**Work task:**
Output the lines of the items below as a Markdown table with the columns Row and Text. Begin at the line with "right knee: (731, 500, -31)" and continue up to and including the line with "right shoulder: (275, 267, -3)". Number each line and leave out blank lines.

**Stored data:**
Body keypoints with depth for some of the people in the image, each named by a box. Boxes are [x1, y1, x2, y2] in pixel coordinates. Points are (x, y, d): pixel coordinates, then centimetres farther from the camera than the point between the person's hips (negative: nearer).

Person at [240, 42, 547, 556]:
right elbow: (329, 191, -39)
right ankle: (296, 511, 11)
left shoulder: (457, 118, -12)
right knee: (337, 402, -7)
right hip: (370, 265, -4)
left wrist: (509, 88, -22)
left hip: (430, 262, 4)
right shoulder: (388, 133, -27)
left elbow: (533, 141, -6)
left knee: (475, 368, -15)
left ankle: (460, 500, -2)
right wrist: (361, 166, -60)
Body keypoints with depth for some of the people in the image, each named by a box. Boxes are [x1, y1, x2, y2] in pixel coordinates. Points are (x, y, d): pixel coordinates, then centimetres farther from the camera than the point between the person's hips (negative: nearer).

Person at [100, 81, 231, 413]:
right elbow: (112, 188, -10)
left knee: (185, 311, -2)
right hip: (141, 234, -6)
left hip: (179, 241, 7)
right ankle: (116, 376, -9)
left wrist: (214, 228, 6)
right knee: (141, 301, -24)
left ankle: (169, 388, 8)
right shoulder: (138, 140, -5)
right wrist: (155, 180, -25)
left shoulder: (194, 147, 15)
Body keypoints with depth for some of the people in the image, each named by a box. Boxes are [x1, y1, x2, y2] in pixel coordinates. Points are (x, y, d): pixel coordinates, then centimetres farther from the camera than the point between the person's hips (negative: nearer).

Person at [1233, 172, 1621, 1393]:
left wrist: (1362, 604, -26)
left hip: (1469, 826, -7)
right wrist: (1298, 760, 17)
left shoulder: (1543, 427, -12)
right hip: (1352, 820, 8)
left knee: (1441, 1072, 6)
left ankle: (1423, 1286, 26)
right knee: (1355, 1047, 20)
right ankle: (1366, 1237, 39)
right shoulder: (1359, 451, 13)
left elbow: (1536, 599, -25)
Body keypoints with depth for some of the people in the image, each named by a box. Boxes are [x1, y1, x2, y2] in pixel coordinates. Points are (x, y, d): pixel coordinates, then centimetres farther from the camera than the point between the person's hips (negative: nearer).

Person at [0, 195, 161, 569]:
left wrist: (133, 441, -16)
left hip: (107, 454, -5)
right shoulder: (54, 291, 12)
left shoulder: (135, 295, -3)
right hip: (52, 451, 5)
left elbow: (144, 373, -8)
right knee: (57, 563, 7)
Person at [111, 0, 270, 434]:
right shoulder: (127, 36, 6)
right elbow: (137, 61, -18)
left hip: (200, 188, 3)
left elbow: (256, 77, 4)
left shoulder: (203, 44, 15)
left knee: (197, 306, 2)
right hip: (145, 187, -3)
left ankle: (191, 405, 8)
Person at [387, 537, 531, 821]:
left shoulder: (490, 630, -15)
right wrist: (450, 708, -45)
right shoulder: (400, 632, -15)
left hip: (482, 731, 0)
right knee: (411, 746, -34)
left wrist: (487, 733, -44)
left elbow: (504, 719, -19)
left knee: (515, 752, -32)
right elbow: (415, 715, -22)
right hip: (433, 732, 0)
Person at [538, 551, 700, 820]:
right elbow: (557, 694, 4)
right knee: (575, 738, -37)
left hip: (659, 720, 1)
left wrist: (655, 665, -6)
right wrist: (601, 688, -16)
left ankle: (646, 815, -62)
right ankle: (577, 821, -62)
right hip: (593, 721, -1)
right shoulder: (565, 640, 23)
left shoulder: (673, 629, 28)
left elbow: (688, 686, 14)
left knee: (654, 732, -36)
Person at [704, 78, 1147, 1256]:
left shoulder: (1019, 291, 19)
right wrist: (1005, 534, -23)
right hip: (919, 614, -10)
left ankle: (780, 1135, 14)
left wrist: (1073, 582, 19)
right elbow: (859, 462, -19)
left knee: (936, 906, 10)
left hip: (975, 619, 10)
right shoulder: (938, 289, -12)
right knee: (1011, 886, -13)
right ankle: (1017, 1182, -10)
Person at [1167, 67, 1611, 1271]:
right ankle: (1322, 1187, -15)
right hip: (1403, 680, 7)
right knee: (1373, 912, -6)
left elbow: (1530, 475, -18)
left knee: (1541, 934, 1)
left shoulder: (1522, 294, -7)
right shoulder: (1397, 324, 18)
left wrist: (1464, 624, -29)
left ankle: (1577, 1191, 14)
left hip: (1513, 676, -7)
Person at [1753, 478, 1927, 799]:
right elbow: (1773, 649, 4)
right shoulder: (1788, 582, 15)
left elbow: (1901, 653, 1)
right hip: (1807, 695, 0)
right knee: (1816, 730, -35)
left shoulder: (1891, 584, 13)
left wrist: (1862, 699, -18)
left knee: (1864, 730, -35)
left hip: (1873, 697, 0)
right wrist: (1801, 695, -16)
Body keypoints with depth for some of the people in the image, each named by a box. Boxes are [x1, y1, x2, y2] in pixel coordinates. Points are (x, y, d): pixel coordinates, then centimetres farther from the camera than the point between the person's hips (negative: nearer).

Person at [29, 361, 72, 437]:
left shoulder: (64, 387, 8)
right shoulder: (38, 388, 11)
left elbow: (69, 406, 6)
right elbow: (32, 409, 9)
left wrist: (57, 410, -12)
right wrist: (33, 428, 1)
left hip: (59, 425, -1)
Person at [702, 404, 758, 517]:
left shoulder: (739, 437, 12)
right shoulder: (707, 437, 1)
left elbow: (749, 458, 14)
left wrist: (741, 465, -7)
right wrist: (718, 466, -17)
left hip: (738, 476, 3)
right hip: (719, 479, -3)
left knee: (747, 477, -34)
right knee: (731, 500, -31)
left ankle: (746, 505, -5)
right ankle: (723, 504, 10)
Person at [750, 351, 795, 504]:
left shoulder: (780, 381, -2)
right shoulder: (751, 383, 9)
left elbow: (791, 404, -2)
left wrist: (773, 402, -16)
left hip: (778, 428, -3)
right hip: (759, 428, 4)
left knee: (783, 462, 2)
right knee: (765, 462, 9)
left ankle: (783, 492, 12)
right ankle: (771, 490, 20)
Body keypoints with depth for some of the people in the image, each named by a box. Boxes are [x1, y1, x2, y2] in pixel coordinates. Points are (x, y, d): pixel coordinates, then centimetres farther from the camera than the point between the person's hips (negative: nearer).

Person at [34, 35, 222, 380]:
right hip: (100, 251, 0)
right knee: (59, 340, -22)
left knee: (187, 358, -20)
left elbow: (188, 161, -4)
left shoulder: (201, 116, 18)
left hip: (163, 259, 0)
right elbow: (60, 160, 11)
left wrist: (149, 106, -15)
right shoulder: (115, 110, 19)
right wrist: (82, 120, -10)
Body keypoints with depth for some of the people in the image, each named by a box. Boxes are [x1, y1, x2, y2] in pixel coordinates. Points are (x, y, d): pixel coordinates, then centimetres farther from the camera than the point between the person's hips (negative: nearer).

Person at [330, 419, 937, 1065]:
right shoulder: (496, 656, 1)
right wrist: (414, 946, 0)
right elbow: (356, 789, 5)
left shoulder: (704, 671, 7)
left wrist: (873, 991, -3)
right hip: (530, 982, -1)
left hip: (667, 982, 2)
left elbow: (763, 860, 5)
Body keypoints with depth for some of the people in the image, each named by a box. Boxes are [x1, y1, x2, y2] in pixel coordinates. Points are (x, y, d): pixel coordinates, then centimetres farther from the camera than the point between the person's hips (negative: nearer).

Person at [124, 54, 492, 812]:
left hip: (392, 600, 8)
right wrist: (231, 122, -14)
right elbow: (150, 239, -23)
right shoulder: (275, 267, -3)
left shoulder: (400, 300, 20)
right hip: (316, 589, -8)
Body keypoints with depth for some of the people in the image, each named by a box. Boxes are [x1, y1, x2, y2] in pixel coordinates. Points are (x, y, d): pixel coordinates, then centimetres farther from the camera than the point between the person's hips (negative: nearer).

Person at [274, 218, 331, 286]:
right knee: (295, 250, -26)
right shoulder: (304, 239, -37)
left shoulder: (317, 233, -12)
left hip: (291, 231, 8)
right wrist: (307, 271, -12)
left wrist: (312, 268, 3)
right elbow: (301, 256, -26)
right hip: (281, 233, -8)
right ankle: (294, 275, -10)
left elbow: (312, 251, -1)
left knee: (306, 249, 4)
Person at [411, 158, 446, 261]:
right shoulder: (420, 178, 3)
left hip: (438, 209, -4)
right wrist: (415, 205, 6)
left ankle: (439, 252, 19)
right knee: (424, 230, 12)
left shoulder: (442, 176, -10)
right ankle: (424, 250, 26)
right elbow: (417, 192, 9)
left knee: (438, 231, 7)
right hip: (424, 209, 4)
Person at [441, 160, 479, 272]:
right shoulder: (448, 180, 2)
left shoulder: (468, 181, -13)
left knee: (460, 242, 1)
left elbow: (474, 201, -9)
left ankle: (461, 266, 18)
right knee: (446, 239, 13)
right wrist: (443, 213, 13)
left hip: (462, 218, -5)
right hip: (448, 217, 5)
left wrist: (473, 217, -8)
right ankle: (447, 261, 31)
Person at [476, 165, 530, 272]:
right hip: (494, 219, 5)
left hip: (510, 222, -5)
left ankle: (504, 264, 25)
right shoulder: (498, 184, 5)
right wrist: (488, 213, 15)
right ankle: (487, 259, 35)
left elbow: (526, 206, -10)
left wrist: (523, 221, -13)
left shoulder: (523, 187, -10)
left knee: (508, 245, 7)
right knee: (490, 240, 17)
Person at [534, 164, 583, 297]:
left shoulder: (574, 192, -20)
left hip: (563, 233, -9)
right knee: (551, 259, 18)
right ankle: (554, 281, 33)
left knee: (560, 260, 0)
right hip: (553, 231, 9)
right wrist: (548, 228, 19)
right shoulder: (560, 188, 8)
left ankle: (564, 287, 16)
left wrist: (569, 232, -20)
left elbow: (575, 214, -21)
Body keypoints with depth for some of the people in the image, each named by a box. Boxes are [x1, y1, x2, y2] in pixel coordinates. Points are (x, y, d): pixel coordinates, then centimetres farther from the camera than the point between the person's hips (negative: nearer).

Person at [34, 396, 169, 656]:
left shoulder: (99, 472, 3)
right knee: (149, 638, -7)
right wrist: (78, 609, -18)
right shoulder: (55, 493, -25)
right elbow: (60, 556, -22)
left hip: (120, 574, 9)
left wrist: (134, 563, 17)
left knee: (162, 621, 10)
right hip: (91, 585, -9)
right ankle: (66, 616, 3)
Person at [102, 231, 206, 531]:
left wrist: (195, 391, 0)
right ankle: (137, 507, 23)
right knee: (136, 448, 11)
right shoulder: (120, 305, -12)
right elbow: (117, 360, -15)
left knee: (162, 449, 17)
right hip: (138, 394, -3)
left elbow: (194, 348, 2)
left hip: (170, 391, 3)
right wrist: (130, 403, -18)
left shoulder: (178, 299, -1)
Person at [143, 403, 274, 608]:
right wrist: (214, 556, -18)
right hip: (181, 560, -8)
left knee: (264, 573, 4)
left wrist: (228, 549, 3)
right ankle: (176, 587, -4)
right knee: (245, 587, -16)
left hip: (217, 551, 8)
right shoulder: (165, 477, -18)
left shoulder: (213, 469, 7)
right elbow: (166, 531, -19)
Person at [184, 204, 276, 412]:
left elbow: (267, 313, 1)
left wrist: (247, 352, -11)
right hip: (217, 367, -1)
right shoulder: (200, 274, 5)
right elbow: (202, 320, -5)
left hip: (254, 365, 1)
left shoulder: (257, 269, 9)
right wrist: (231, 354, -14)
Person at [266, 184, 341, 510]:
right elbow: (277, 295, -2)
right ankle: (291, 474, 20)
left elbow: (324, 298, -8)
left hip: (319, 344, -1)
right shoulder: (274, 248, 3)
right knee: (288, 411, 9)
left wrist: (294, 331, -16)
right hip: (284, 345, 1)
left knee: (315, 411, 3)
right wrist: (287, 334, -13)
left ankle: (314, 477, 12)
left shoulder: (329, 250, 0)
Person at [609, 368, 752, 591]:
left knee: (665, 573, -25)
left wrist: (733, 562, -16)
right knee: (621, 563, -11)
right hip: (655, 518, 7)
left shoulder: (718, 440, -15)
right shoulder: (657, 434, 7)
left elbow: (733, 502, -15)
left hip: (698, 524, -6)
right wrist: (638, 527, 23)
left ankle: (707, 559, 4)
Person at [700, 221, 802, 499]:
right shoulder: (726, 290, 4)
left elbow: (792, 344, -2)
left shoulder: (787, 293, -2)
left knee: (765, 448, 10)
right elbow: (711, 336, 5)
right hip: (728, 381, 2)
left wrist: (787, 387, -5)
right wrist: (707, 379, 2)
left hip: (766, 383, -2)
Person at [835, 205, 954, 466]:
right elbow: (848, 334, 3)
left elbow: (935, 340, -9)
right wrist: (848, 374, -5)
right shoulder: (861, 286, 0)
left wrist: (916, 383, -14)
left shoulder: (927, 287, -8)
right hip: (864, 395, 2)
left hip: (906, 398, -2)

**Solution below:**
| Row | Text |
|---|---|
| 1 | right knee: (731, 500, -31) |
| 2 | left ankle: (746, 505, -5) |
| 3 | right ankle: (723, 504, 10) |
| 4 | Person at [750, 351, 795, 504]: |
| 5 | left shoulder: (780, 381, -2) |
| 6 | right shoulder: (751, 383, 9) |
| 7 | left elbow: (791, 404, -2) |
| 8 | left wrist: (773, 402, -16) |
| 9 | left hip: (778, 428, -3) |
| 10 | right hip: (759, 428, 4) |
| 11 | left knee: (783, 462, 2) |
| 12 | right knee: (765, 462, 9) |
| 13 | left ankle: (783, 492, 12) |
| 14 | right ankle: (771, 490, 20) |
| 15 | Body keypoints with depth for some of the people in the image, each named by a box. Boxes are [x1, y1, x2, y2] in pixel coordinates. Points are (x, y, d): pixel coordinates, then centimetres farther from the camera than the point between the person's hips (negative: nearer). |
| 16 | Person at [34, 35, 222, 380]: |
| 17 | right hip: (100, 251, 0) |
| 18 | right knee: (59, 340, -22) |
| 19 | left knee: (187, 358, -20) |
| 20 | left elbow: (188, 161, -4) |
| 21 | left shoulder: (201, 116, 18) |
| 22 | left hip: (163, 259, 0) |
| 23 | right elbow: (60, 160, 11) |
| 24 | left wrist: (149, 106, -15) |
| 25 | right shoulder: (115, 110, 19) |
| 26 | right wrist: (82, 120, -10) |
| 27 | Body keypoints with depth for some of the people in the image, each named by a box. Boxes are [x1, y1, x2, y2] in pixel coordinates. Points are (x, y, d): pixel coordinates, then centimetres farther from the camera than the point between the person's hips (negative: nearer). |
| 28 | Person at [330, 419, 937, 1065]: |
| 29 | right shoulder: (496, 656, 1) |
| 30 | right wrist: (414, 946, 0) |
| 31 | right elbow: (356, 789, 5) |
| 32 | left shoulder: (704, 671, 7) |
| 33 | left wrist: (873, 991, -3) |
| 34 | right hip: (530, 982, -1) |
| 35 | left hip: (667, 982, 2) |
| 36 | left elbow: (763, 860, 5) |
| 37 | Body keypoints with depth for some of the people in the image, each named by a box. Boxes are [x1, y1, x2, y2] in pixel coordinates. Points are (x, y, d): pixel coordinates, then centimetres farther from the camera than the point between the person's hips (negative: nearer). |
| 38 | Person at [124, 54, 492, 812]: |
| 39 | left hip: (392, 600, 8) |
| 40 | right wrist: (231, 122, -14) |
| 41 | right elbow: (150, 239, -23) |
| 42 | right shoulder: (275, 267, -3) |